Certainly, Haney Lopez acknowledges how the policies and positions adopted by the Reagan and Clinton Administrations reinforced, to differing degrees, these core narratives. His ability to reveal how dog whistle politics inflamed racial resentments and played upon what Robin D’Angelo has labeled “white fragility” is exemplary.
In addition, his analysis of how Trump “epitomizes the connection between white racial spite and widespread economic ruination” (220) offers the historical opportunity for contesting the ugly remnants and resonances of white supremacy.
However, there is a lack of understanding of how deeply rooted connections among national identity, citizenship and whiteness informs a white identity politics that appears impervious to the kind of cross-racial solidarity that Haney Lopez champions.
In other words, race and class are also confounded by the constraints and contradictions of nationalism and imperialism.
On the other hand, the book helps to make very clear how “racial resentment and economic hardship exist in a mutually reinforcing relationship.” (140) Linking this to the vicious feedback loop of racial resentment and class rule, Merge Left skewers those politicians and their economic masters in the following insightful manner:
“Racial resentment helped build enthusiasm for dog whistle politicians, who then did favors for the economic royalty, which caused economic misery, which set the conditions for more racial scapegoating, which built more support for dog whistle politics serving the interests of plutocracy, more wealth being siphoned skyward, more scapegoating, and down the country slumped.” (140)
To break this vicious cycle and to win over electorally those “persuadables,” whom Haney Lopez contends are not wedded to white dominance, it is incumbent upon those on the left to find the right messaging. This messaging, which is provided by examples throughout the book, balances the class-race arguments, not tipping too far in either the class or race direction but always framing the message of how race is used to increase class depredations.
The Power of Struggle
While Merge Left pays homage to collective struggle outside the electoral arena, the commitment to messaging that relies on a finely tuned electoral discourse undercuts the important role of collective struggle in breaking the class-race negative nexus.

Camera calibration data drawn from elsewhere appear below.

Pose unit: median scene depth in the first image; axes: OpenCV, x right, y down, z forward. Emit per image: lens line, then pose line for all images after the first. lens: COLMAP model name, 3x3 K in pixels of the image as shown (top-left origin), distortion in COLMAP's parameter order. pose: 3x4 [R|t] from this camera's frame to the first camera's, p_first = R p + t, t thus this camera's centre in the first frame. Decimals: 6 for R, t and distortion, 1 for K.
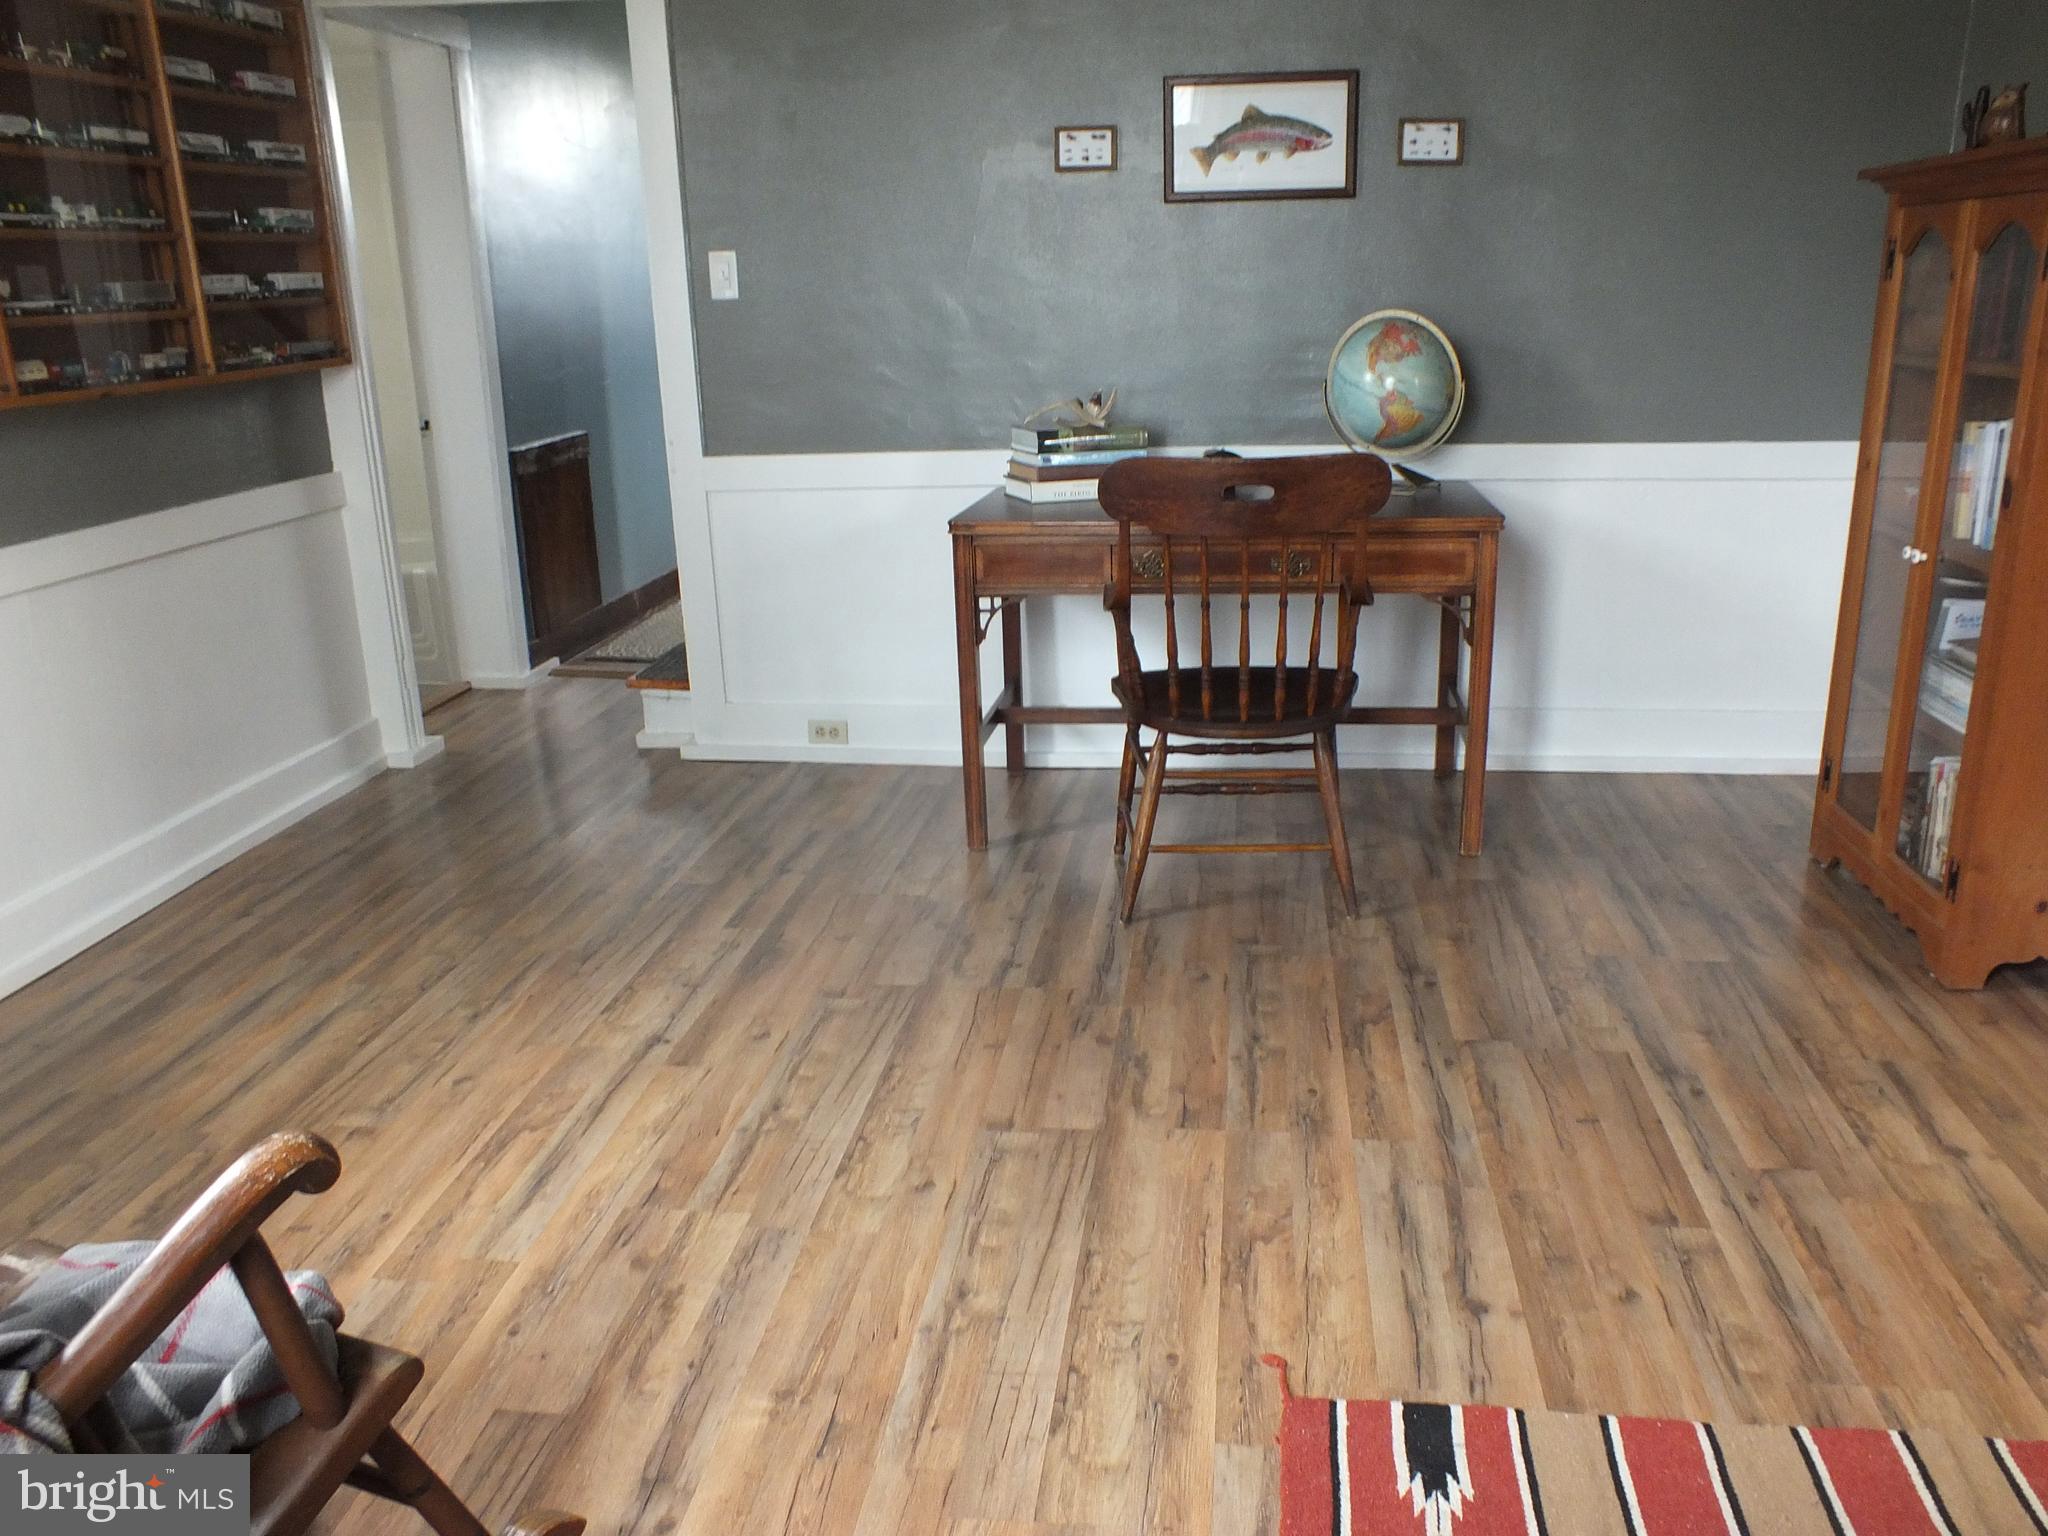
lens RADIAL K [[1618.7, 0, 1038.9], [0, 1618.7, 811.9], [0, 0, 1]] dist [-0.092410, 0.082125]
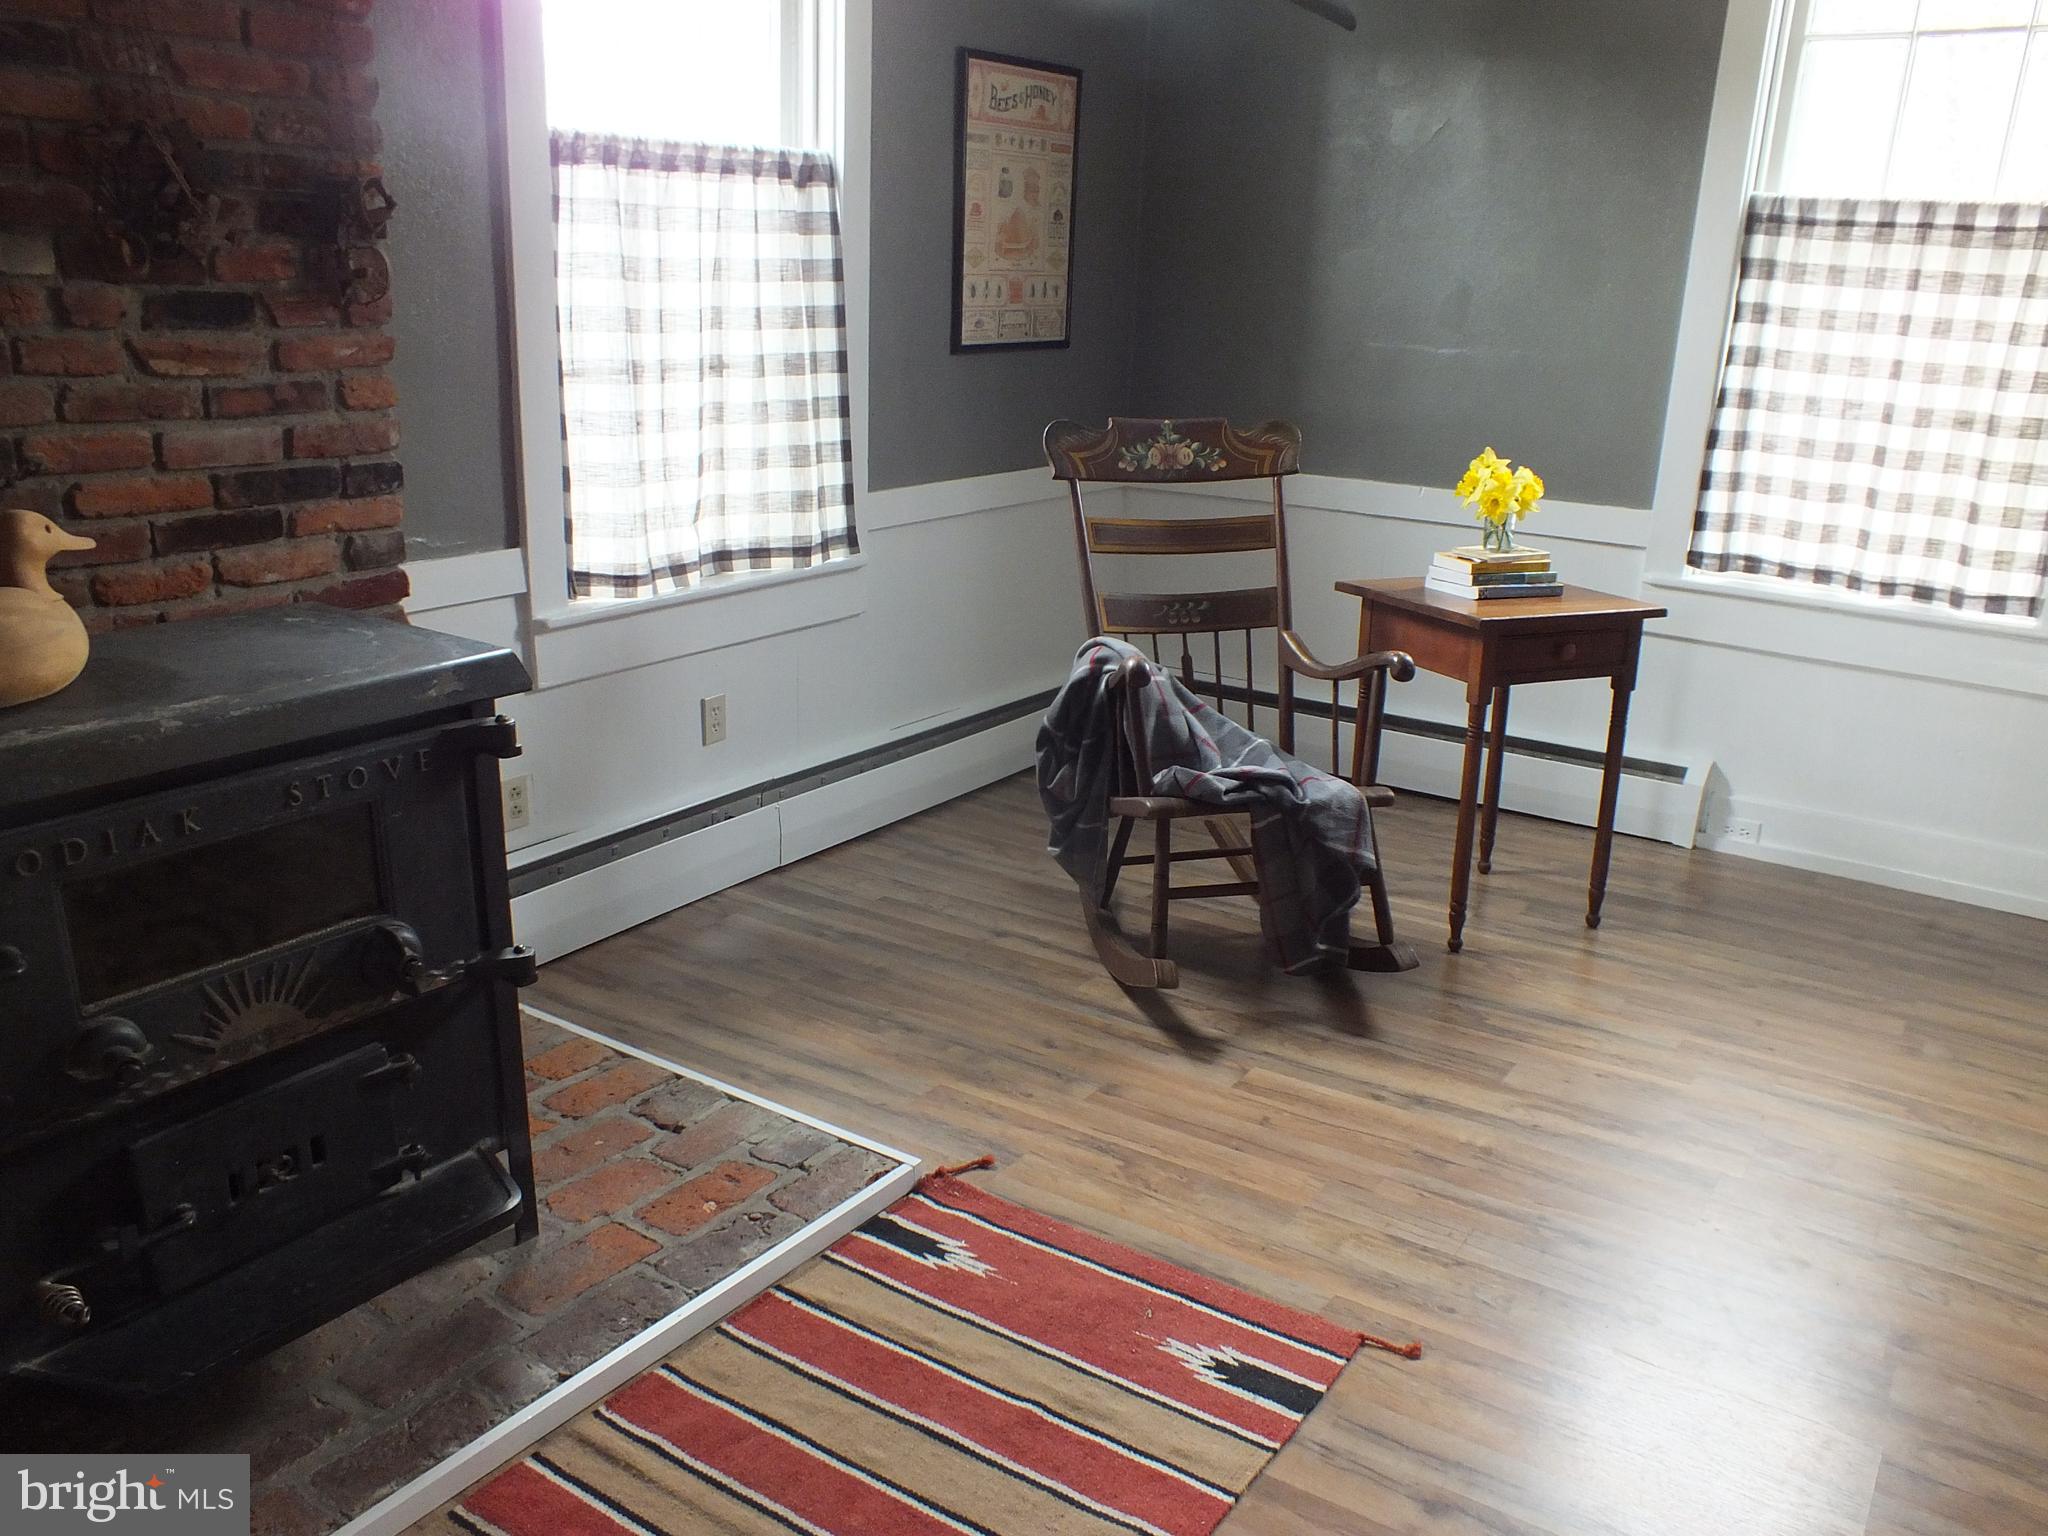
lens RADIAL K [[1618.7, 0, 1060.2], [0, 1618.7, 797.9], [0, 0, 1]] dist [-0.092410, 0.082125]
pose [[-0.432196, 0.295063, -0.852141, 0.585934], [-0.309375, 0.839090, 0.447454, -0.214346], [0.847050, 0.457019, -0.271366, 0.500380]]
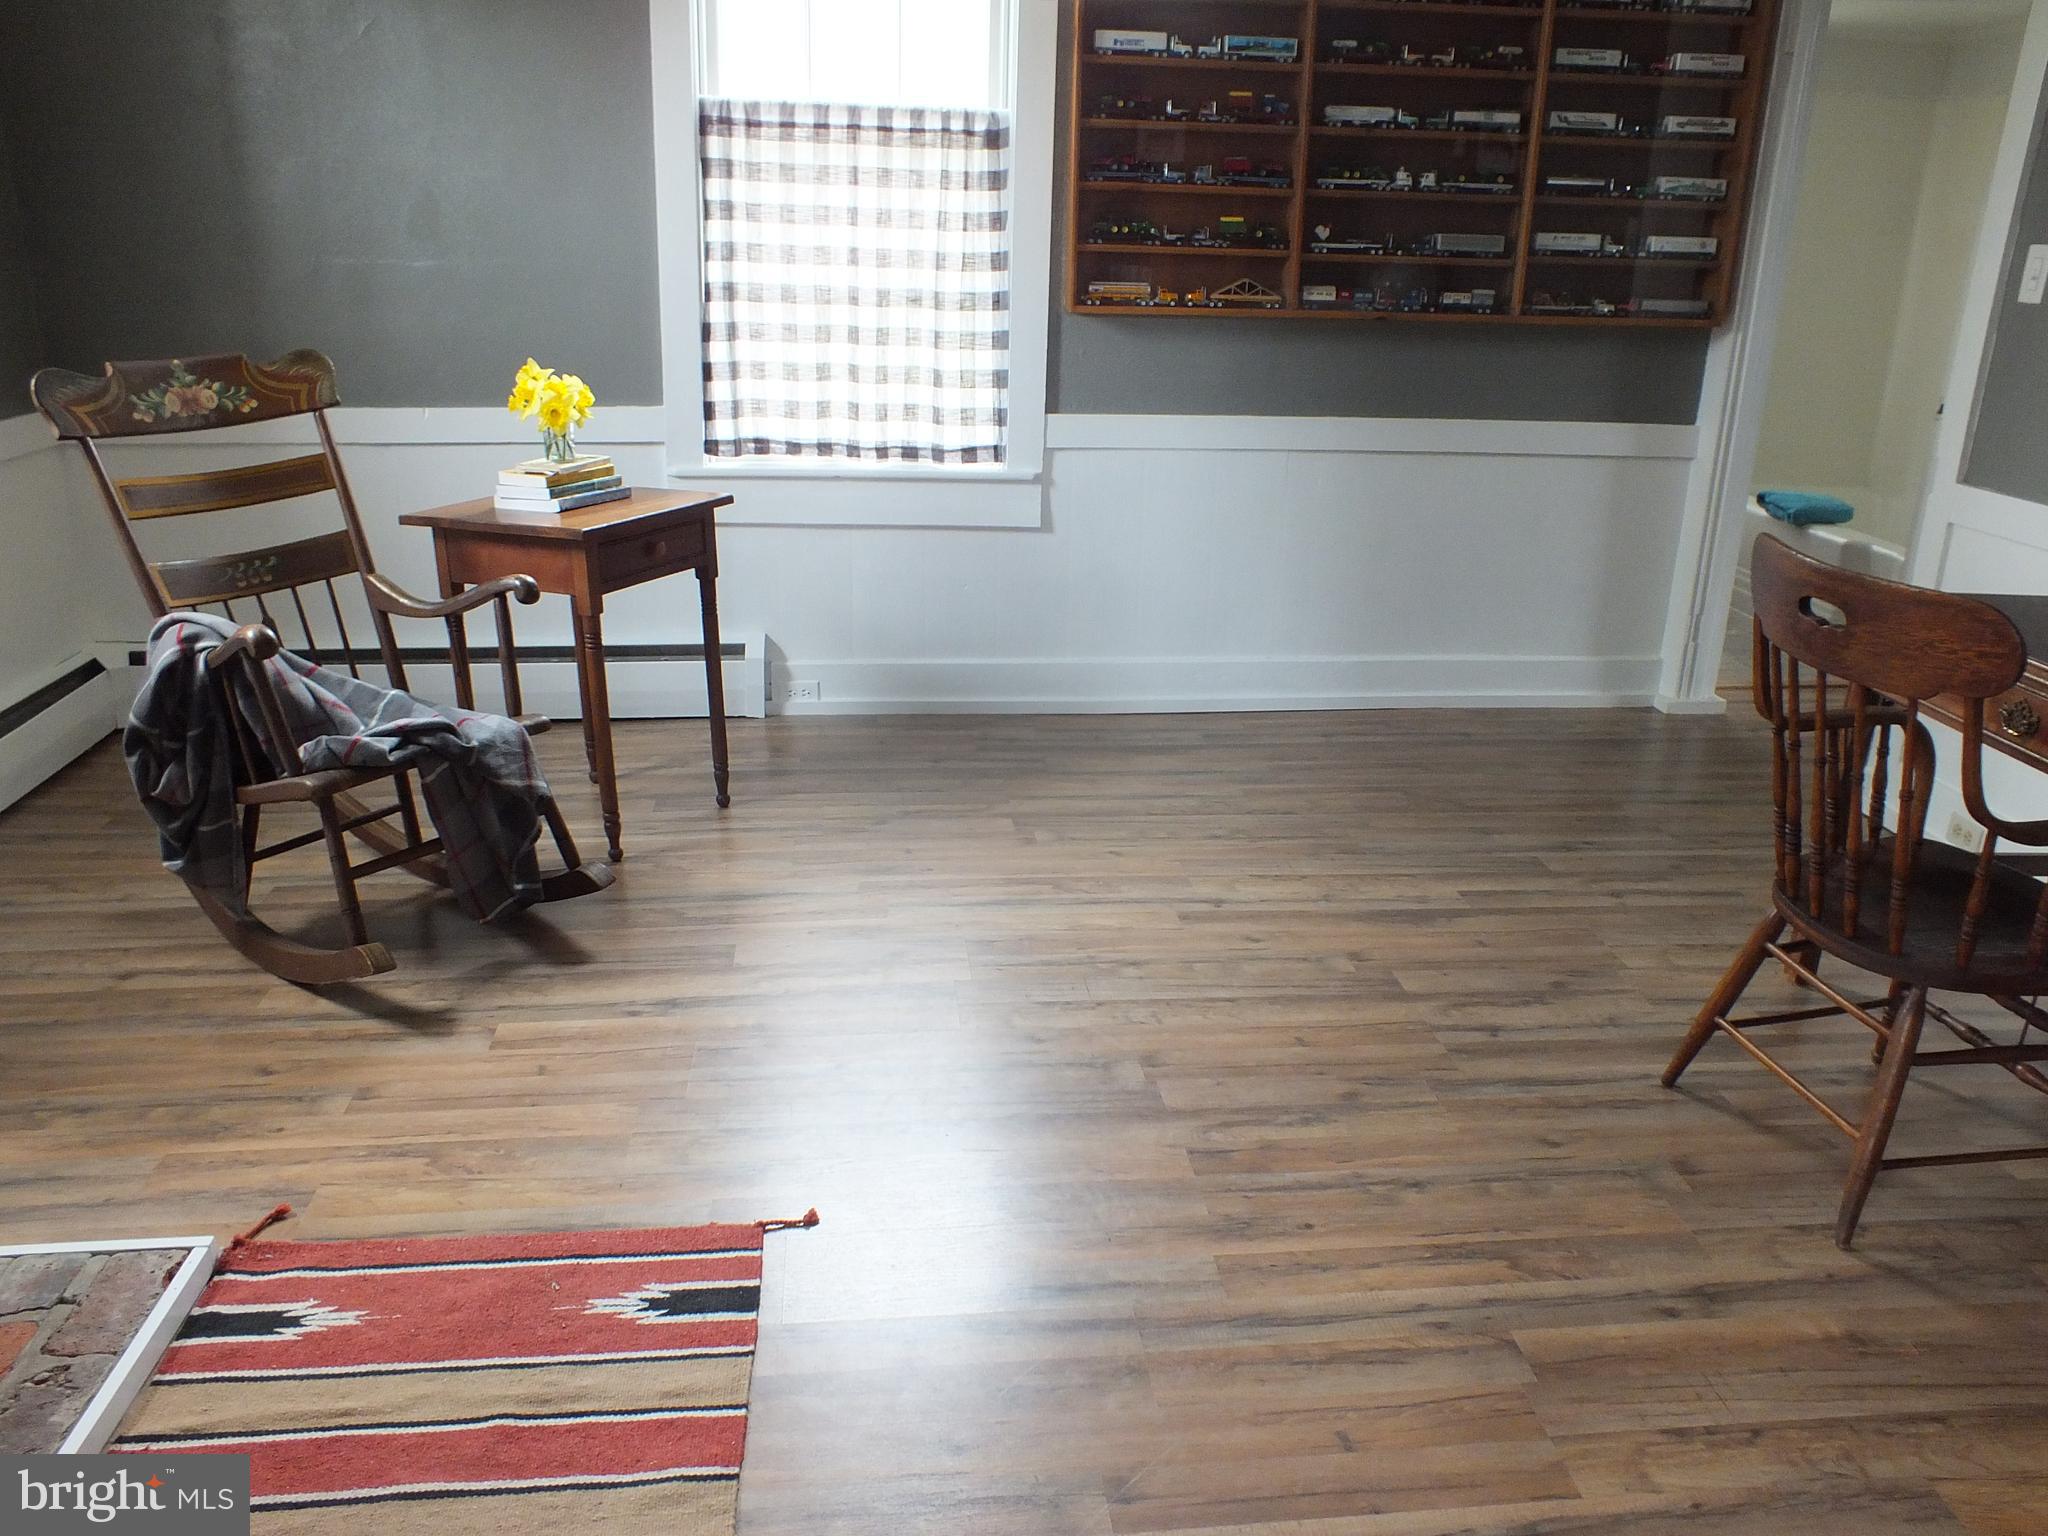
lens RADIAL K [[1618.7, 0, 1047.5], [0, 1618.7, 784.4], [0, 0, 1]] dist [-0.092410, 0.082125]
pose [[0.237726, 0.360447, -0.901978, 0.610507], [-0.339526, 0.900858, 0.270514, -0.169646], [0.910060, 0.241936, 0.336539, 0.375037]]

There are myriad examples of how multi-racial collective struggles can create real breakthroughs and establish solidarity. One example is from Studs Terkel’s Working, where a former KKK member becomes a union activist in a local dominated by Black women. In the process of striking and building their solidarity, the racist scales falls from the eyes of this white union activist.
Alternatively, Haney Lopez could have more fully explicated these passages from the excerpt he cites in Keenga-Yamahta Taylor’s compelling book From #BlackLivesMatter to Black Liberation:
“Solidarity is only possible through relentless struggle to win white workers to antiracism…to win the white working class to the understanding that, unless they struggle, they too will continue to live lives of poverty and frustration, even if those lives are somewhat better than the lives led by Black workers.” (Taylor, 215; Quoted by Haney Lopez, 181)
Without constant reinforcement and creation of real solidaristic environments, calling for class-based cross-racial solidarity through race-class messaging in electoral campaigns will most likely never achieve the transformative politics that Merge Left advocates. Nevertheless, as Haney Lopez reminds us, we cannot afford to neglect either class or race (or gender for that matter) as critical co-determining factors in how we build a multi-class and multi-racial solidarity.